=== What you are asked to do ===
Give the entries again exactly, every one of them.

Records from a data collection
╔══

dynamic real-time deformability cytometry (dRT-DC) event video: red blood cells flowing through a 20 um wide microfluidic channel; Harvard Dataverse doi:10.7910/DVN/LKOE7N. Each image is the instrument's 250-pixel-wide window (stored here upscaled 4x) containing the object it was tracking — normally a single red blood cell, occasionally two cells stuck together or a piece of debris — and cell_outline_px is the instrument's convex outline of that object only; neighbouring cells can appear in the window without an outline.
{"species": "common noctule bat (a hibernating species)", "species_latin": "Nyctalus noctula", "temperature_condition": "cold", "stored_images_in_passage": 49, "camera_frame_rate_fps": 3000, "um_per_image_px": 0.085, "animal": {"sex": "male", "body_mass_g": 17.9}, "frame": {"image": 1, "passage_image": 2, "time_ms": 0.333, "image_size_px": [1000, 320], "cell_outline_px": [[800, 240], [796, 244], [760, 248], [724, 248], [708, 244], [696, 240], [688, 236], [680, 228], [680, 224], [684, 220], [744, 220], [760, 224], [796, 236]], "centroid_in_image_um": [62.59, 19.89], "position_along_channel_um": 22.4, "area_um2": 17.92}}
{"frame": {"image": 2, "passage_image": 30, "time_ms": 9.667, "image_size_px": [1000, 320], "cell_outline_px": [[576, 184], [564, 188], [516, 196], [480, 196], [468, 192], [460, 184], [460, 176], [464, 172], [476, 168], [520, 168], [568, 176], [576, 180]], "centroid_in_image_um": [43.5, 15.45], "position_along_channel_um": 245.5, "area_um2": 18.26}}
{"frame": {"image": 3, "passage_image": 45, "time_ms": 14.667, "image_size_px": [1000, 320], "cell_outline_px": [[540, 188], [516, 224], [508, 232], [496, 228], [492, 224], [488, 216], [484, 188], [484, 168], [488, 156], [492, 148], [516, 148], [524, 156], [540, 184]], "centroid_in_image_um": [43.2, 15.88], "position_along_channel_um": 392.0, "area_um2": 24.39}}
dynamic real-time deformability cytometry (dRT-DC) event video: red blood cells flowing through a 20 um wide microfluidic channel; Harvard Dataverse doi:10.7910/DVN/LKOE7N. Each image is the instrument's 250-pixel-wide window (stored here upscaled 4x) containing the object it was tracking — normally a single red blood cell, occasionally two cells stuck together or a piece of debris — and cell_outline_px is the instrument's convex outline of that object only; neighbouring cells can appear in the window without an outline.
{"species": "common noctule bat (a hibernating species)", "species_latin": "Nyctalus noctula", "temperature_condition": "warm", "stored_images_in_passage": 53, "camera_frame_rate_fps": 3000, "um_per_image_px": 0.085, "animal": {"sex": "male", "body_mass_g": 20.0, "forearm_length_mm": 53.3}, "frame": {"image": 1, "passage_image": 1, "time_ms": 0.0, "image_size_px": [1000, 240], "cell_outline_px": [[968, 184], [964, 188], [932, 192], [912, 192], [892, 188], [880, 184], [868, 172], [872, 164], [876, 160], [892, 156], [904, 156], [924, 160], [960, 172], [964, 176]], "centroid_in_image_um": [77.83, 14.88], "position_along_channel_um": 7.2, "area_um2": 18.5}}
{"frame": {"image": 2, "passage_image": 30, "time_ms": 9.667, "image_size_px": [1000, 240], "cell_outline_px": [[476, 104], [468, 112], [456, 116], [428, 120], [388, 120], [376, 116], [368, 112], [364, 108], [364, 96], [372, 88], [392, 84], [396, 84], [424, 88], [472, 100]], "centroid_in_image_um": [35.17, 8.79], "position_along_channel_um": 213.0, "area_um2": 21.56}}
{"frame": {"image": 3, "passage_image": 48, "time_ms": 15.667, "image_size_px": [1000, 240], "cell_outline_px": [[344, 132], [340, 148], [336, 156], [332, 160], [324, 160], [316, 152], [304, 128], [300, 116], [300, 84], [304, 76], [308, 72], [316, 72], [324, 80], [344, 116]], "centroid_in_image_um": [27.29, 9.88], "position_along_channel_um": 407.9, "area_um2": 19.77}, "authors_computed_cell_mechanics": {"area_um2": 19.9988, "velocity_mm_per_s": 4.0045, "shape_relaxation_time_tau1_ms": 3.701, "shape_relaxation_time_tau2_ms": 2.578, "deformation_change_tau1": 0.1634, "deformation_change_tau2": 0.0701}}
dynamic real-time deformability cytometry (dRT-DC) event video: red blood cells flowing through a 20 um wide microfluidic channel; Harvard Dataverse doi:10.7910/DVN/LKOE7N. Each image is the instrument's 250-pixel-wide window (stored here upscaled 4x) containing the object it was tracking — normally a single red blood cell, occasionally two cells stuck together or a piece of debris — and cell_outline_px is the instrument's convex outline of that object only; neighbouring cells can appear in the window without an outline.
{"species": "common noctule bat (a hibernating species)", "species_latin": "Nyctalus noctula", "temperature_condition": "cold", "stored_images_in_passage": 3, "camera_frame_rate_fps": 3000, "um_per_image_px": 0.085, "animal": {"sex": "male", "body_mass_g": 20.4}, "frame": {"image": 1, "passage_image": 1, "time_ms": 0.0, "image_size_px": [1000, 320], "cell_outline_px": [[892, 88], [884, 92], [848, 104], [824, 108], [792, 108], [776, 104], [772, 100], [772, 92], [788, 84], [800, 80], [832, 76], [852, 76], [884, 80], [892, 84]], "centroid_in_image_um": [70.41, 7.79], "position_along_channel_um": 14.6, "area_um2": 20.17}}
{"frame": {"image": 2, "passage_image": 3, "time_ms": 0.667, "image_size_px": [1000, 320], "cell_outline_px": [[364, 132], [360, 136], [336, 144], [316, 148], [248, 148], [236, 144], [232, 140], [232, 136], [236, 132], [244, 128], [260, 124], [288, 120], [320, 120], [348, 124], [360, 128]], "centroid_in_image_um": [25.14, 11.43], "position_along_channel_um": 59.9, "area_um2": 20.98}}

╚══

=== Exercise output ===
dynamic real-time deformability cytometry (dRT-DC) event video: red blood cells flowing through a 20 um wide microfluidic channel; Harvard Dataverse doi:10.7910/DVN/LKOE7N. Each image is the instrument's 250-pixel-wide window (stored here upscaled 4x) containing the object it was tracking — normally a single red blood cell, occasionally two cells stuck together or a piece of debris — and cell_outline_px is the instrument's convex outline of that object only; neighbouring cells can appear in the window without an outline.
{"species": "common noctule bat (a hibernating species)", "species_latin": "Nyctalus noctula", "temperature_condition": "cold", "stored_images_in_passage": 49, "camera_frame_rate_fps": 3000, "um_per_image_px": 0.085, "animal": {"sex": "male", "body_mass_g": 17.9}, "frame": {"image": 1, "passage_image": 2, "time_ms": 0.333, "image_size_px": [1000, 320], "cell_outline_px": [[800, 240], [796, 244], [760, 248], [724, 248], [708, 244], [696, 240], [688, 236], [680, 228], [680, 224], [684, 220], [744, 220], [760, 224], [796, 236]], "centroid_in_image_um": [62.59, 19.89], "position_along_channel_um": 22.4, "area_um2": 17.92}}
{"frame": {"image": 2, "passage_image": 30, "time_ms": 9.667, "image_size_px": [1000, 320], "cell_outline_px": [[576, 184], [564, 188], [516, 196], [480, 196], [468, 192], [460, 184], [460, 176], [464, 172], [476, 168], [520, 168], [568, 176], [576, 180]], "centroid_in_image_um": [43.5, 15.45], "position_along_channel_um": 245.5, "area_um2": 18.26}}
{"frame": {"image": 3, "passage_image": 45, "time_ms": 14.667, "image_size_px": [1000, 320], "cell_outline_px": [[540, 188], [516, 224], [508, 232], [496, 228], [492, 224], [488, 216], [484, 188], [484, 168], [488, 156], [492, 148], [516, 148], [524, 156], [540, 184]], "centroid_in_image_um": [43.2, 15.88], "position_along_channel_um": 392.0, "area_um2": 24.39}}
dynamic real-time deformability cytometry (dRT-DC) event video: red blood cells flowing through a 20 um wide microfluidic channel; Harvard Dataverse doi:10.7910/DVN/LKOE7N. Each image is the instrument's 250-pixel-wide window (stored here upscaled 4x) containing the object it was tracking — normally a single red blood cell, occasionally two cells stuck together or a piece of debris — and cell_outline_px is the instrument's convex outline of that object only; neighbouring cells can appear in the window without an outline.
{"species": "common noctule bat (a hibernating species)", "species_latin": "Nyctalus noctula", "temperature_condition": "warm", "stored_images_in_passage": 53, "camera_frame_rate_fps": 3000, "um_per_image_px": 0.085, "animal": {"sex": "male", "body_mass_g": 20.0, "forearm_length_mm": 53.3}, "frame": {"image": 1, "passage_image": 1, "time_ms": 0.0, "image_size_px": [1000, 240], "cell_outline_px": [[968, 184], [964, 188], [932, 192], [912, 192], [892, 188], [880, 184], [868, 172], [872, 164], [876, 160], [892, 156], [904, 156], [924, 160], [960, 172], [964, 176]], "centroid_in_image_um": [77.83, 14.88], "position_along_channel_um": 7.2, "area_um2": 18.5}}
{"frame": {"image": 2, "passage_image": 30, "time_ms": 9.667, "image_size_px": [1000, 240], "cell_outline_px": [[476, 104], [468, 112], [456, 116], [428, 120], [388, 120], [376, 116], [368, 112], [364, 108], [364, 96], [372, 88], [392, 84], [396, 84], [424, 88], [472, 100]], "centroid_in_image_um": [35.17, 8.79], "position_along_channel_um": 213.0, "area_um2": 21.56}}
{"frame": {"image": 3, "passage_image": 48, "time_ms": 15.667, "image_size_px": [1000, 240], "cell_outline_px": [[344, 132], [340, 148], [336, 156], [332, 160], [324, 160], [316, 152], [304, 128], [300, 116], [300, 84], [304, 76], [308, 72], [316, 72], [324, 80], [344, 116]], "centroid_in_image_um": [27.29, 9.88], "position_along_channel_um": 407.9, "area_um2": 19.77}, "authors_computed_cell_mechanics": {"area_um2": 19.9988, "velocity_mm_per_s": 4.0045, "shape_relaxation_time_tau1_ms": 3.701, "shape_relaxation_time_tau2_ms": 2.578, "deformation_change_tau1": 0.1634, "deformation_change_tau2": 0.0701}}
dynamic real-time deformability cytometry (dRT-DC) event video: red blood cells flowing through a 20 um wide microfluidic channel; Harvard Dataverse doi:10.7910/DVN/LKOE7N. Each image is the instrument's 250-pixel-wide window (stored here upscaled 4x) containing the object it was tracking — normally a single red blood cell, occasionally two cells stuck together or a piece of debris — and cell_outline_px is the instrument's convex outline of that object only; neighbouring cells can appear in the window without an outline.
{"species": "common noctule bat (a hibernating species)", "species_latin": "Nyctalus noctula", "temperature_condition": "cold", "stored_images_in_passage": 3, "camera_frame_rate_fps": 3000, "um_per_image_px": 0.085, "animal": {"sex": "male", "body_mass_g": 20.4}, "frame": {"image": 1, "passage_image": 1, "time_ms": 0.0, "image_size_px": [1000, 320], "cell_outline_px": [[892, 88], [884, 92], [848, 104], [824, 108], [792, 108], [776, 104], [772, 100], [772, 92], [788, 84], [800, 80], [832, 76], [852, 76], [884, 80], [892, 84]], "centroid_in_image_um": [70.41, 7.79], "position_along_channel_um": 14.6, "area_um2": 20.17}}
{"frame": {"image": 2, "passage_image": 3, "time_ms": 0.667, "image_size_px": [1000, 320], "cell_outline_px": [[364, 132], [360, 136], [336, 144], [316, 148], [248, 148], [236, 144], [232, 140], [232, 136], [236, 132], [244, 128], [260, 124], [288, 120], [320, 120], [348, 124], [360, 128]], "centroid_in_image_um": [25.14, 11.43], "position_along_channel_um": 59.9, "area_um2": 20.98}}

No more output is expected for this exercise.